SELECTION –
— begin —
Craft brewers produced 22.2 million barrels last year, according to the group — an increase of 18% in terms of volume. Small and independent brewers now command 11% of the total beer market, the first time ever the small rivals were able to claim double-digit market share. (The Brewers Association defines craft brewers as those that produce less than six million barrels annually and can’t be owned or controlled by a big conglomerate).

“With the total beer market up only 0.5% in 2014, craft brewers are key to keeping the overall industry innovative and growing,” said Bart Watson, chief economist at the Brewers Association.

The craft beer industry — led by Sam Adams producer Boston Beer (SAM), Sierra Nevada and New Belgium — has reported sharp volume growth in recent years as consumers favor smaller brewers willing to try new flavor concoctions and market their home-grown, small business stories. Craft brewers are luring the attention of larger players such as Anheuser-Busch, which recently acquired Seattle-based Elysian Brewing and Oregon-based 10 barrel. The craft beer industry’s swelling volume growth also led Budweiser to run a much-discussed anti-craft beer ad during the Super Bowl.

The success of the industry has led to a slew of new competitors. There were 3,464 breweries in operation last year, according to the Brewers Association, a 19% increase over 2013. All but 46 of those breweries are craft. And over the course of last year, there were just 46 closings versus 615 openings.
— end —
WRITTEN REQUEST A –
Render everything in the rows from the line containing "genus: Hura" down to the last row as a numbered list, leaving out any blank lines.
The craft beer passage and the rows that come next have nothing to do with each other.

RECORDS SUPPLIED –
— begin —
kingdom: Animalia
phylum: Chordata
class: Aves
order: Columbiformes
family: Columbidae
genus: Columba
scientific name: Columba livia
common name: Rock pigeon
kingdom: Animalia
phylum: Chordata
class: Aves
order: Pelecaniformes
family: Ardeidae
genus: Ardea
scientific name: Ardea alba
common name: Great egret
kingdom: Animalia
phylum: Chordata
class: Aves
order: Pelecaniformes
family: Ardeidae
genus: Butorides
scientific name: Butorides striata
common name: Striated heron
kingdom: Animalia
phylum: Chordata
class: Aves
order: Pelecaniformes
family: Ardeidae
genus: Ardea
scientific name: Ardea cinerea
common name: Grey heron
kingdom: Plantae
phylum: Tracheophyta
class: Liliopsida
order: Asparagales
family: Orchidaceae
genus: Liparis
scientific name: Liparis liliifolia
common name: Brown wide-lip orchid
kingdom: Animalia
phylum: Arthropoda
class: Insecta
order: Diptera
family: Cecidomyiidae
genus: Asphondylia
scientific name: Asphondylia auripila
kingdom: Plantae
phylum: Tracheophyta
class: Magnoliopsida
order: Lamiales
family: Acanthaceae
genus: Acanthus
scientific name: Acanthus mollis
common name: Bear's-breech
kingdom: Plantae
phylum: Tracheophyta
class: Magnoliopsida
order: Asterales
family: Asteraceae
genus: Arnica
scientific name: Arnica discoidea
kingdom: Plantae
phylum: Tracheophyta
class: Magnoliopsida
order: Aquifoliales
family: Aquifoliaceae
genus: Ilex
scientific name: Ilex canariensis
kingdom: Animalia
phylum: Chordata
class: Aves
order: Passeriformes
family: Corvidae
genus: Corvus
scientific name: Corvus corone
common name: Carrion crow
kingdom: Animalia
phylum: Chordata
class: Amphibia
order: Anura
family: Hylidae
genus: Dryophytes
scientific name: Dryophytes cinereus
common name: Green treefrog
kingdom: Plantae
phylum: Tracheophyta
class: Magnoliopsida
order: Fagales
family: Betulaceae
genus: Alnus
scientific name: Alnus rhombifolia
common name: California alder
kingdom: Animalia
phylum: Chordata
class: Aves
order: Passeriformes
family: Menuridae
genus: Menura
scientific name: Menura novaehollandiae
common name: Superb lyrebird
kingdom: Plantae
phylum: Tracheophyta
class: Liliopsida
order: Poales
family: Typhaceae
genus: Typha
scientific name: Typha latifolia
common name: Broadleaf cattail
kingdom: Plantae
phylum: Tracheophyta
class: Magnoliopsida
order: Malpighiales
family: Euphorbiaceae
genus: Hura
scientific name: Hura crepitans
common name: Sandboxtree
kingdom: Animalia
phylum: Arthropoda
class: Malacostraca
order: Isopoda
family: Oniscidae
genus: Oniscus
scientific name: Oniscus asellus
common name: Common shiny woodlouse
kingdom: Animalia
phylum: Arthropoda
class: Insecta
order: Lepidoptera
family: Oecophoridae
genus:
— end —
WRITTEN REQUEST B –
Write the next part of the craft beer passage, picking up after its final sentence.

ANSWER A –
1. genus: Hura
2. scientific name: Hura crepitans
3. common name: Sandboxtree
4. kingdom: Animalia
5. phylum: Arthropoda
6. class: Malacostraca
7. order: Isopoda
8. family: Oniscidae
9. genus: Oniscus
10. scientific name: Oniscus asellus
11. common name: Common shiny woodlouse
12. kingdom: Animalia
13. phylum: Arthropoda
14. class: Insecta
15. order: Lepidoptera
16. family: Oecophoridae
17. genus:

ANSWER B –
While craft brewers are helping to reinvigorate the beer industry, volume growth is still stalling compared to what the spirits industry recently reported, and thus beer continues to lose market share to other alcoholic beverages.

Volume for spirits climbed 2.2% in 2014, according to data compiled by the Distilled Spirits Council of the United States, as Americans gave the spirits industry a market share victory over brewers for the fifth straight year.

The Brewers Association report suggests that major beer brands are continue to face a steep challenge in the U.S., but not all are suffering equally.

As Fortune recently reported, MillerCoors sold 43 million more cans of Miller Lite in the second half of 2014 than it did in the equivalent period of 2013. A new look and a marketing campaign that has focused more on the beer’s quality and history have won praise from observers.